Our Corporate Headquarters in Dublin, California, achieved Leadership in Energy and Environmental Design (LEED) Gold certification from the U.S. Green Building Council, with features that increase our Associates’ comfort while minimizing our environmental impact.

The sustainability features of our headquarters include energy management equipment such as high-efficiency HVAC equipment, Energy Star appliances, and lighting with motion sensors and daylight controls. Additionally, we converted our interior and exterior lighting to LEDs.

We also enabled lower-emission transportation options by having on-site electric vehicle charging stations, providing bicycle storage and changing facilities, and locating the campus close to public transportation. We also offer programs that help our Associates to pay for public transportation using pre-tax dollars.

We support lower-carbon travel options for the field leadership organization, which supports Stores across the country. One of the key functions of our field leaders is to visit and provide direct guidance to Stores in their area, which means many of these leaders spend a lot of time on the road. To help lower the GHG impact of these visits, Ross has a corporate fleet of primarily hybrid vehicles. We estimate that we would have used over 45 percent more fuel in 2022 if our fleet contained only conventional vehicles.

Energy Efficiency: Product Transportation

Although Ross does not own the trucks, trains, and ocean vessels that transport our products, we know that the impact of transporting our products is a significant source of indirect emissions.

We work continuously with our transportation providers to improve shipping efficiency across our distribution network as we grow our business and Store base.
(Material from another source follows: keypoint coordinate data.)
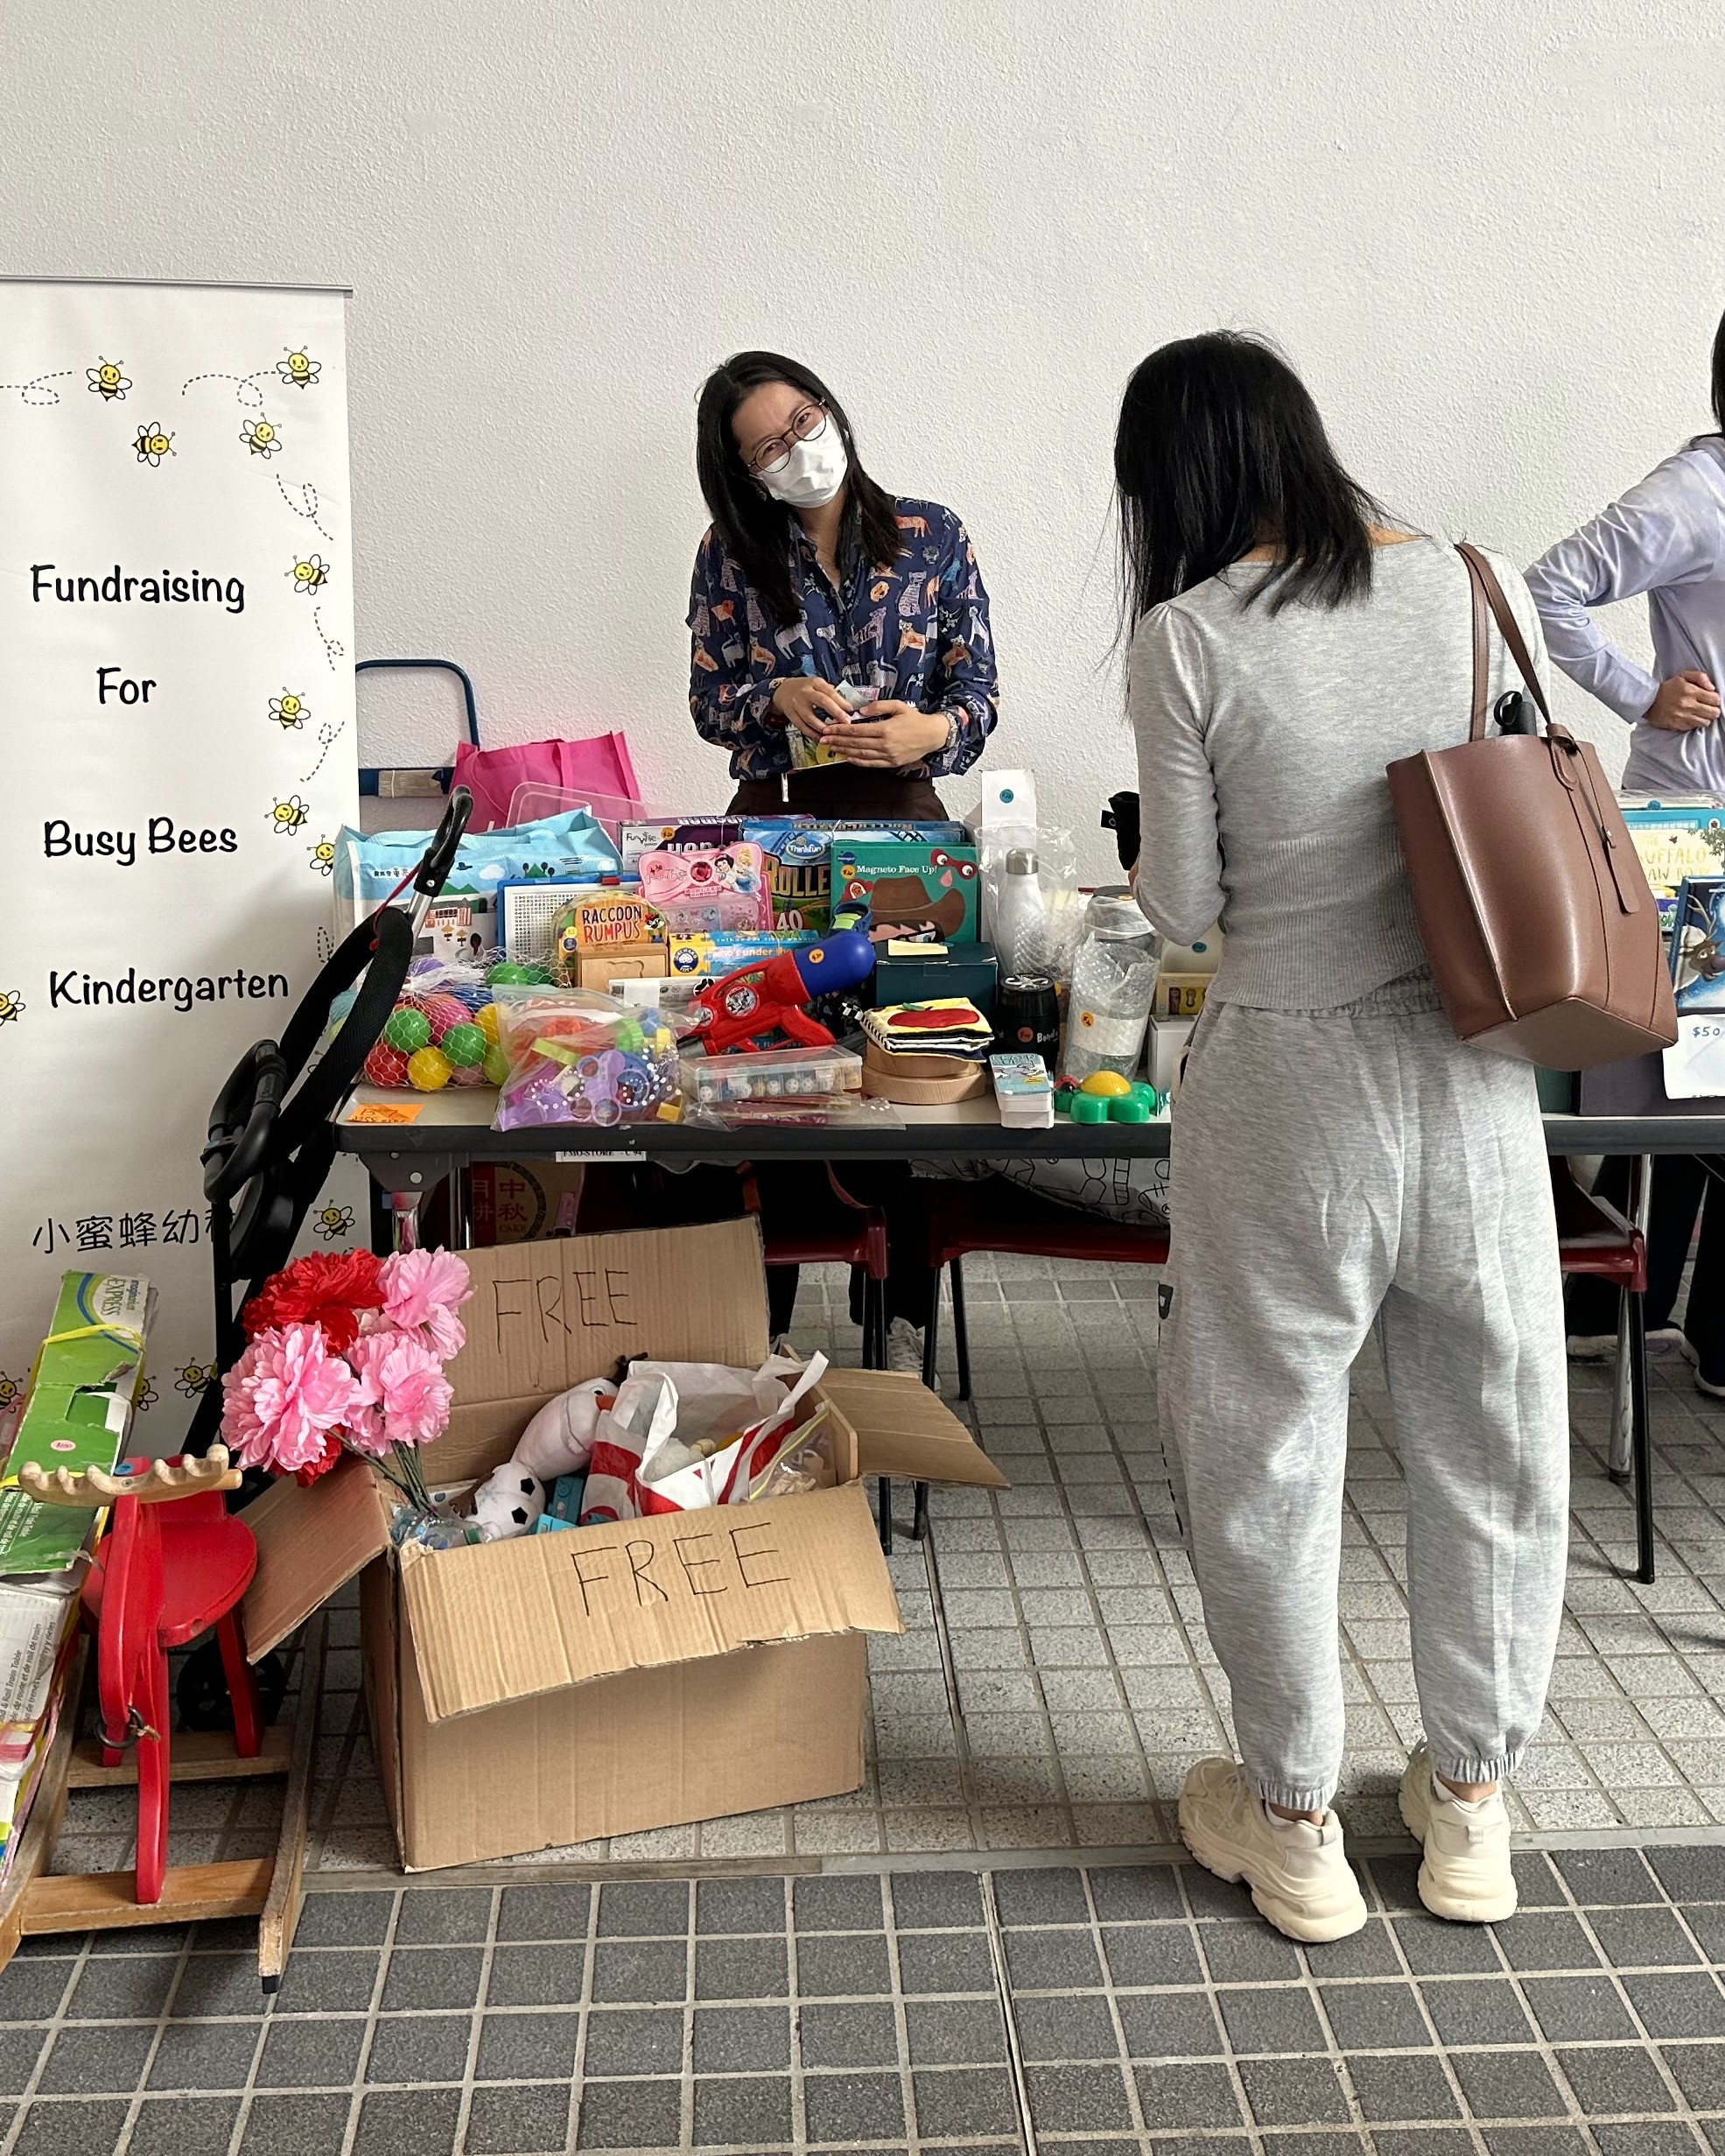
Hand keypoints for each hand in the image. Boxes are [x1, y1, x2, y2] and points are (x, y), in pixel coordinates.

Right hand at [770, 676, 855, 743]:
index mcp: (814, 683)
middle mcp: (805, 692)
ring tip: (834, 733)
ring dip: (823, 727)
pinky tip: (820, 737)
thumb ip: (830, 693)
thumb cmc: (805, 688)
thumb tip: (846, 705)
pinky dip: (812, 733)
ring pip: (811, 718)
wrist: (783, 691)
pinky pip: (802, 727)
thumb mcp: (817, 684)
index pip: (830, 692)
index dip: (841, 701)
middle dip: (836, 712)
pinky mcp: (791, 715)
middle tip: (846, 722)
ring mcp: (797, 704)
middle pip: (822, 702)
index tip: (850, 710)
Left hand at [828, 701, 951, 767]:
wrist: (932, 735)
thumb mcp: (898, 706)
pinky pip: (871, 763)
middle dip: (837, 741)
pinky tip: (847, 758)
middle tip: (822, 739)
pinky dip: (857, 761)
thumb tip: (860, 711)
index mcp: (885, 729)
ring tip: (831, 748)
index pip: (857, 730)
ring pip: (861, 755)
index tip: (828, 729)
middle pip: (855, 743)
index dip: (840, 730)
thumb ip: (878, 706)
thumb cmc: (915, 718)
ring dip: (844, 752)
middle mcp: (885, 744)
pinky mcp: (891, 763)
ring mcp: (888, 755)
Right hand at [1645, 671, 1721, 731]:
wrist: (1648, 701)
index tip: (1711, 699)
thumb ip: (1700, 677)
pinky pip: (1694, 727)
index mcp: (1691, 691)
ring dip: (1705, 718)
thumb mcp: (1683, 676)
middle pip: (1713, 712)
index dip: (1715, 699)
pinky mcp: (1677, 725)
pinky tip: (1691, 718)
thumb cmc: (1667, 688)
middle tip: (1709, 708)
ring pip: (1705, 722)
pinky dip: (1695, 723)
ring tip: (1700, 714)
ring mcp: (1683, 716)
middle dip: (1714, 710)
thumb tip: (1712, 688)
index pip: (1715, 699)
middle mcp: (1688, 705)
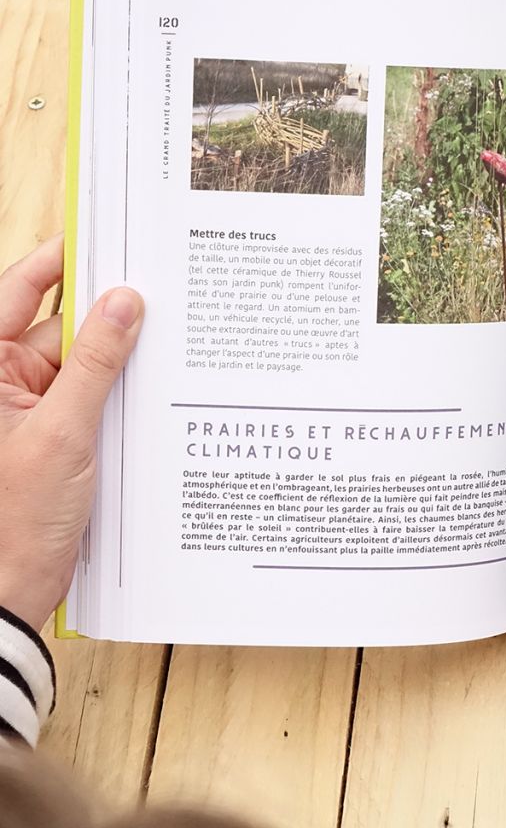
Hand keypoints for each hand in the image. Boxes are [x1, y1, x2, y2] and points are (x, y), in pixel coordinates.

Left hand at [0, 237, 142, 630]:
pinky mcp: (58, 433)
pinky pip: (94, 394)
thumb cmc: (14, 521)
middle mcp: (6, 380)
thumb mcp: (62, 434)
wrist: (11, 592)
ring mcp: (33, 408)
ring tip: (167, 343)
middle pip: (63, 324)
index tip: (103, 235)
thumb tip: (124, 303)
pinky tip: (155, 386)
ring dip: (121, 357)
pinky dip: (122, 389)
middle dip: (110, 313)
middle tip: (161, 291)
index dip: (60, 260)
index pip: (20, 292)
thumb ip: (95, 364)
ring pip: (85, 361)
Some of the strategies we deployed in 2022 include:

  • Shipments were consolidated whenever possible to reduce the number of trips to Stores each day.
  • We shipped by rail whenever possible, which is less polluting than standard ground transportation. Approximately 32 percent of outbound freight from our Distribution Centers was shipped via rail in 2022.
  • Approximately 78 percent of our transportation partners participated in the SmartWay Partnership, a U.S. Environmental Protection Agency program that improves fuel efficiency and reduces air pollution.
  • The capacity of each trailer was maximized through floor loading and removing unnecessary packaging, leading to fewer shipments.
  • We completed route optimization projects, which eliminate 1.9 million over-the-road miles from Store deliveries on an annual basis. We have processes in place to continue reviewing opportunities to reduce miles and routes quarterly as we grow.
  • We utilized electric yard vehicles at select Distribution Centers to replace vehicles with internal combustion engines.
  • We worked with international transportation partners on optimal loading of containers shipped on ocean vessels. This lowered the number of containers needed to ship our products from overseas, reducing the total number of shipments and emissions.